House debates
Thursday, 26 October 2017
Matters of Public Importance
Turnbull Government
3:17 pm
Bill Shorten (Maribyrnong, Australian Labor Party, Leader of the Opposition) Share this | Hansard source
All right. I withdraw. Misleading the parliament just once is an offence that demands a resignation. But old Senator Cash, not content to mislead the parliament, misled it five times—five times! If she won't resign, the Prime Minister must sack her. He must put the national interest and the integrity of the parliament ahead of his own political interest.
But the problem is that this born-to-rule Prime Minister thinks that he is above the rules. This is the problem, the infection which infects the whole of the government. They think, these conservatives, that they're born to rule and that they're always right, no matter what the facts. The problem is: they are born to rule, but they're unfit to govern.
We know, we understand, that this isn't the minister's first offence; it was just her worst performance. Credit to Senator Cameron, Senator Watt and Senator Kitching, who pushed through a shameful and deliberate conservative filibuster to uncover the truth. Imagine if we had an employment minister who actually focused on the 700,000 Australians who are unemployed and the 1.1 million Australians who are underemployed, someone who cared about the fact that she presides over the lowest wage growth since records were kept or the 700,000-plus workers who are having their penalty rates cut? Imagine if we heard speeches from the government about workplace safety or industrial diseases or labour hire exploitation? Instead, this minister appointed a law-breaker to head up the ABCC and is now asking Australians to pay another $400,000 to pay his legal bills.

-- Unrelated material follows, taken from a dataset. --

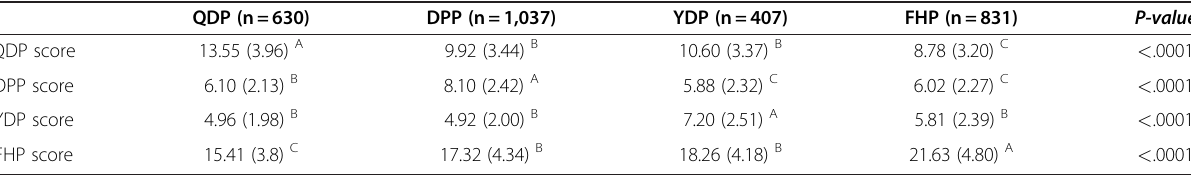
Table 3 Discriminant validity of the four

But it wasn't just Senator Cash who humiliated herself last night. They say that you don't get a second chance to make a first impression. In its first public outing, the Registered Organisations Commission has shown its true colours: nakedly political, grossly incompetent, shamefully partisan and hopelessly compromised. It must be amazing to Australians when they hear that the government can whistle up 13 police to chase up documents 10 years old within a day, based on an unknown caller. Imagine how many Australians are frustrated to hear that.